--- Supplied data ---

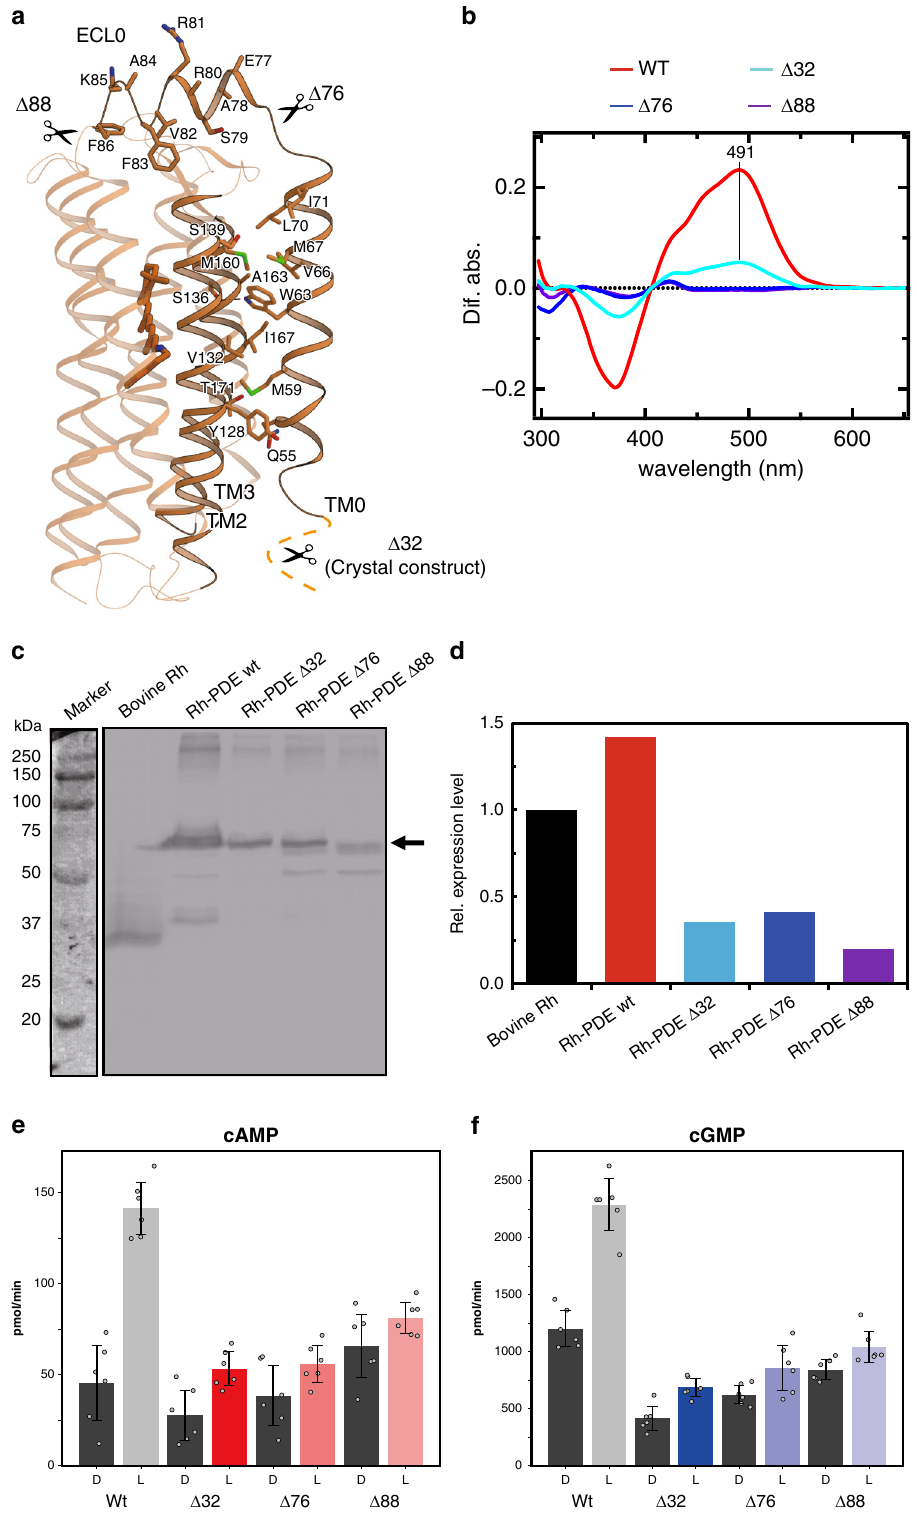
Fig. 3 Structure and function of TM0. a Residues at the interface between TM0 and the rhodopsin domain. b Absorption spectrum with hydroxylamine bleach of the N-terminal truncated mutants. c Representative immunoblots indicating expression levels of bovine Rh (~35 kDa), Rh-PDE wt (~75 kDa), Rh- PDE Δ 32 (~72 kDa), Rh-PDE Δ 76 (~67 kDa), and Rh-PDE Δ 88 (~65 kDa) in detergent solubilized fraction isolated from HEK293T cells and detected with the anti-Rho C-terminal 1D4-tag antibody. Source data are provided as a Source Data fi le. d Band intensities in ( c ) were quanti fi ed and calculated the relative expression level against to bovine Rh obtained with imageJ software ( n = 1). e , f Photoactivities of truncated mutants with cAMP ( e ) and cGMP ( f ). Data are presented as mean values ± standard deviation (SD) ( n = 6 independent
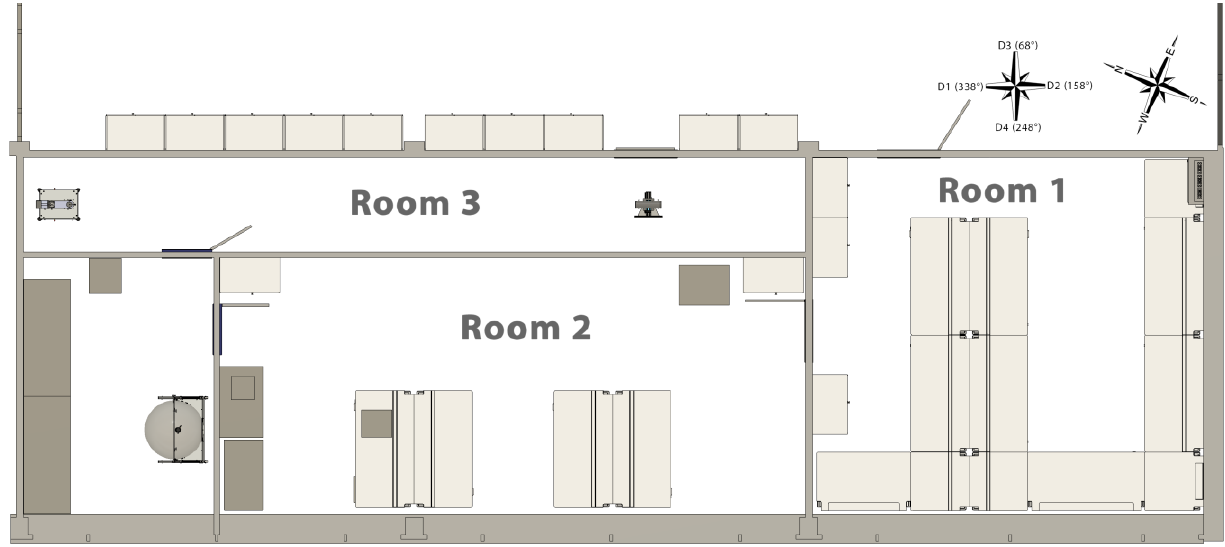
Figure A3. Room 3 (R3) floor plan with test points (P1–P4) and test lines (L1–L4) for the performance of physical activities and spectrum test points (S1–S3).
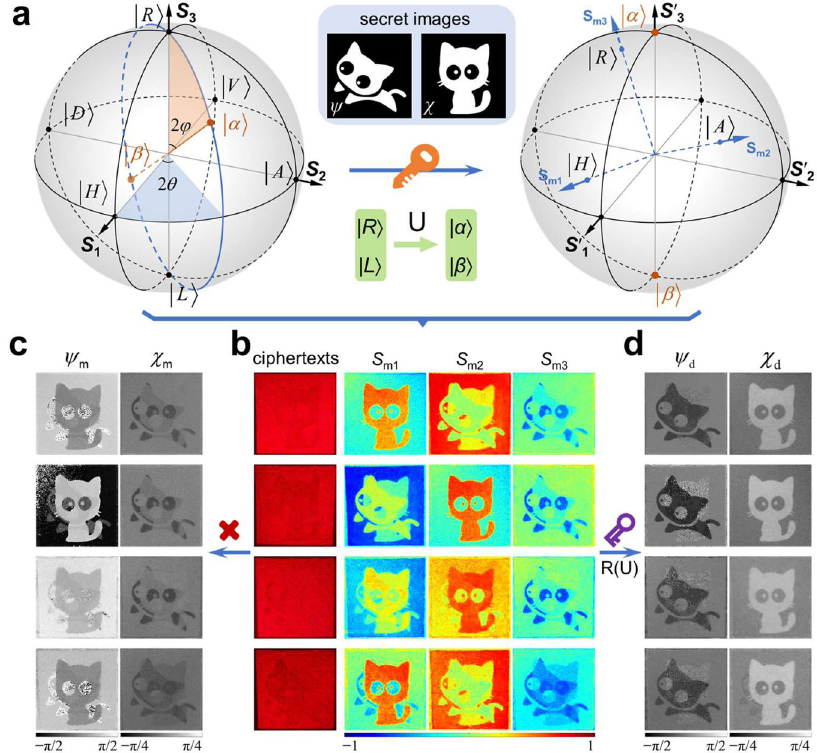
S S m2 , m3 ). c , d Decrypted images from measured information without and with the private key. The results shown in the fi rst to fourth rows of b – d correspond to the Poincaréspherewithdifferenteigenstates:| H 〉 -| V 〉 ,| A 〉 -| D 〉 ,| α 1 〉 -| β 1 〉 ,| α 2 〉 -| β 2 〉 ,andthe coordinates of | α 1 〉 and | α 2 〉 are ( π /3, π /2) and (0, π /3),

---
--- Supplied data ---

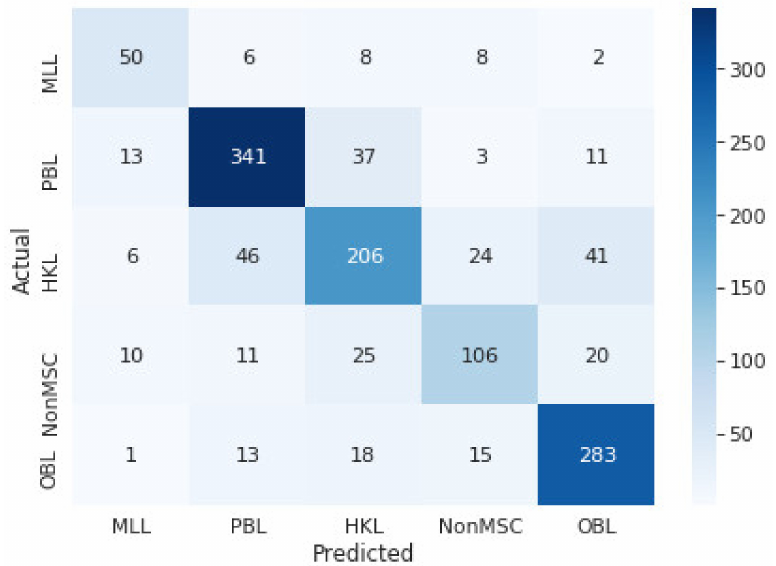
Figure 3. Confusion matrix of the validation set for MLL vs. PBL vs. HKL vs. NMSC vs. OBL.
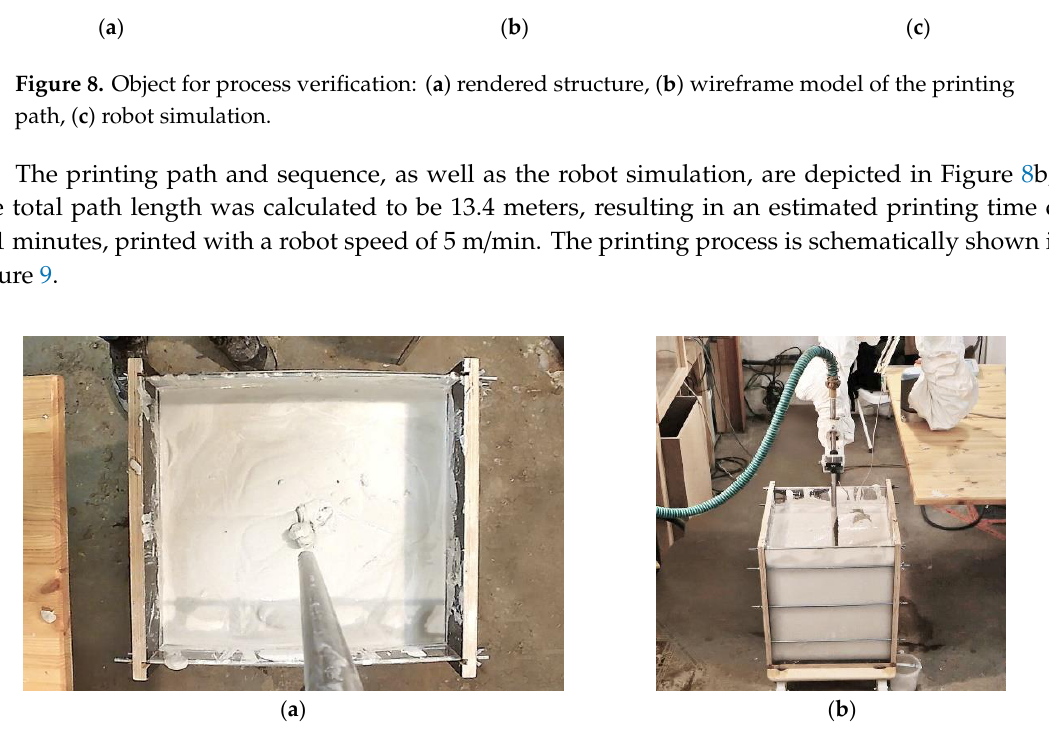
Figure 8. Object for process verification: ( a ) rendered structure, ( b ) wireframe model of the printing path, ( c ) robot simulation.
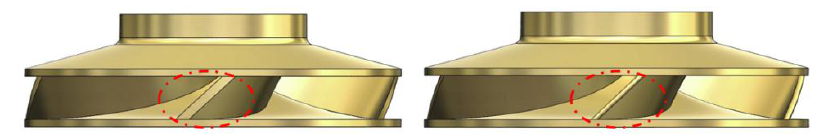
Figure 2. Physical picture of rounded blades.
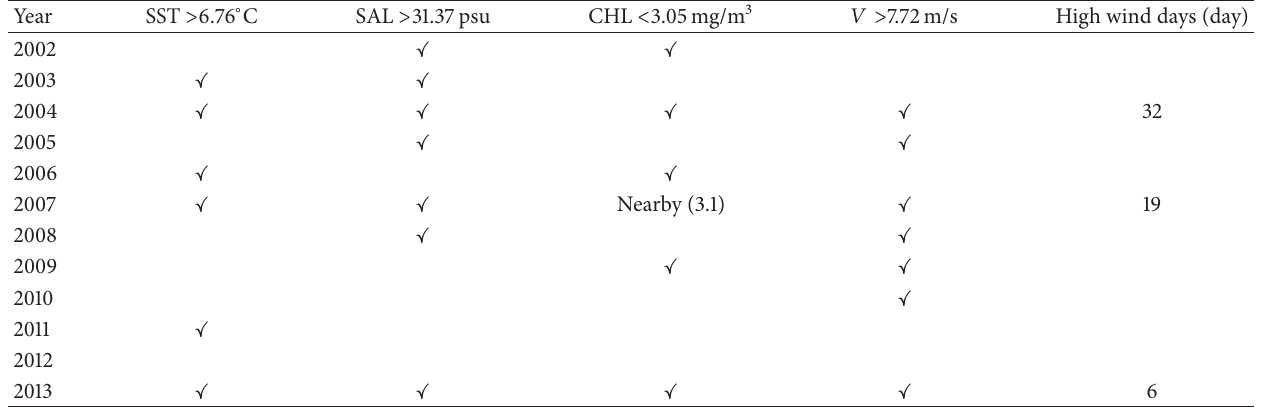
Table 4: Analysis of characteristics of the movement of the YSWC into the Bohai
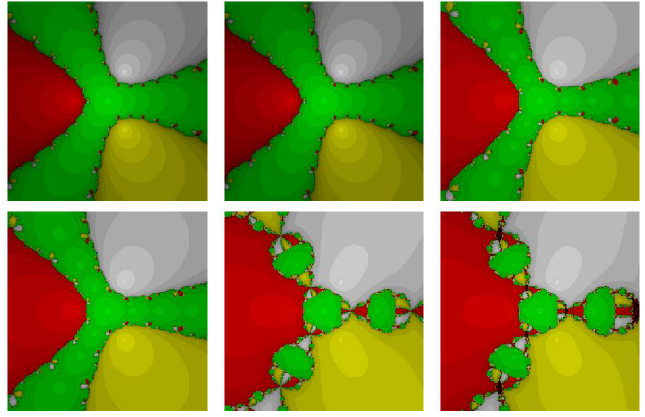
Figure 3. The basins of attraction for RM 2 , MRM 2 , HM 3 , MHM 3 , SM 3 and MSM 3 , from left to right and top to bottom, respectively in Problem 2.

---

> _Directions for this task_
Repeat the lines above exactly, beginning with the one containing "Table 4: Analysis" and finishing with the one containing "Figure 3. The". No pictures belong in the copy.

> _The answer_
Table 4: Analysis of characteristics of the movement of the YSWC into the Bohai
Figure 3. The basins of attraction for RM 2 , MRM 2 , HM 3 , MHM 3 , SM 3 and MSM 3 , from left to right and top to bottom, respectively in Problem 2.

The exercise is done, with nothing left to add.